What Does It Mean to Follow Christ?

This weekend’s Gospel from Mark is a favorite of mine.  It is deceptively simple.  Like most of Mark’s gospel, it is clean, straightforward, and without embellishment.  At one time or another we have all heard a homily or read some theologians reflection on the story of Jesus as a fisher of men.   Usually those reflections expand on the seemingly obvious message of obedience. He calls to Simon-Peter and his brother, Andrew.  They literally drop what they are doing and follow, leaving behind all that they hold dear.

Although I don’t disagree that their unquestioning obedience is admirable, and I absolutely agree that it is essential to follow Christ at all cost, the deeper and much more profound message in this passage has to do with why they follow.

The lesson we can take from the gospel today is one of love.   This story is about the essence of what it means to be a Christian.  It is not that we follow a set of rules or study to achieve scholarly and academic understanding of Scripture.  To be a Christian is to follow an inspiring person.   Jesus inspires us, so we follow him.  It is the characteristic that defines all Christians.

When Jesus begins calling together his disciples, he doesn’t set out for the nearest school of theological study.  He doesn’t seek out the most educated or learned of men.  He finds the simple fishermen.  And they drop everything and follow him because he impressed them.  They follow him for love, not because he has all the answers or for what they can gain from him.

In fact, there is not a single doctor of theology among the apostles.  There are five fishermen (Simon-Peter, Andrew, James the Elder, John, and Philip), a revolutionary (Simon the Zealot), a missionary (Bartholomew), a tax collector (Matthew), and four others whose occupations were not even worth mentioning (Thomas, James the Younger, Thaddeus, and Judas).  Jesus chooses to surround himself with those he loves, even when society tells him he should despise those very same people.

As human beings, we are not moved so much by principles and theories as we are by other human beings.  When others whom we love exhibit great ideals we strive to meet those ideals, as if our becoming better is a gift to them.  We do our best out of love for someone or loyalty to someone.  In this way we are no different than Simon-Peter and Andrew.  We sacrifice many things for those whom we love; those who make our hearts swell with gladness in their presence.  We act out of great love for our families, great friends, and, as Christians, for our God.

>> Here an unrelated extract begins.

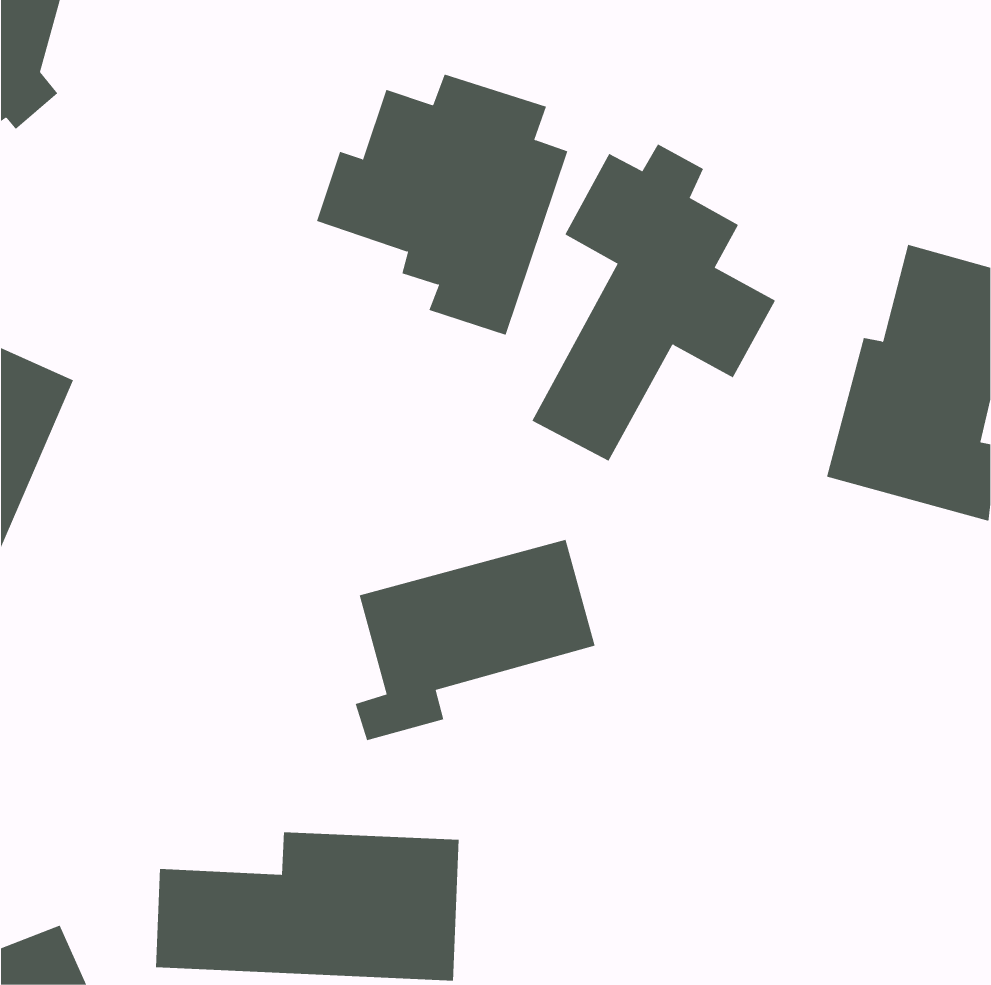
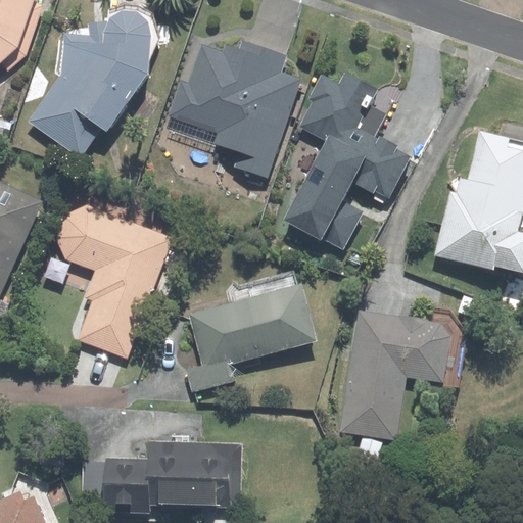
building: none -> [30,10,150,159]
building: none -> [59,200,175,356]
building: none -> [343,312,469,438]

The word “love” is repeated over 500 times in the Bible.  Obedience is mentioned only about 200 times.   God sent Jesus to us out of love, “For God so loved the world, that he gave his only begotten Son, that whoever believes in him shall not perish, but have eternal life” John 3:16.   It makes perfect sense, then, that when Jesus begins calling his disciples to him, they respond out of love.  After the death and resurrection of Jesus, John writes to the Christian community and clarifies that knowledge of God and love for one another are inseparable, “If we love one another, God lives in us and his love is made complete in us.” 1 John 4:12

Just as Jesus faced the demands of a culture that loathed the very things he sought to achieve, so we are often faced with a world that demands more of our time for individual and secular pursuits.  The definition of success in our daily lives is often at odds with what inspires us in the person of Jesus Christ.  I don’t doubt that the other fishermen in the boat with Simon-Peter and Andrew thought them fools when they cast down their nets.  I’m certain they commented to one another about the utter stupidity of the risk they perceived their friends to be taking.  But Simon-Peter and Andrew knew better.  They knew love.  Love they followed.  We can read today’s gospel and hear Jesus commanding and fishermen obeying.  Or, even better, we can hear Jesus inviting and Simon-Peter and Andrew accepting.

Prayerful study of the Gospels and what they say about Jesus teaches us that our faith is not an academic exercise but a matter of falling in love with and following an inspiring person.    As Christians we are not just believers in a collection of teachings and obligations, but followers of an impressive, entirely loveable, inspiring individual, Jesus Christ.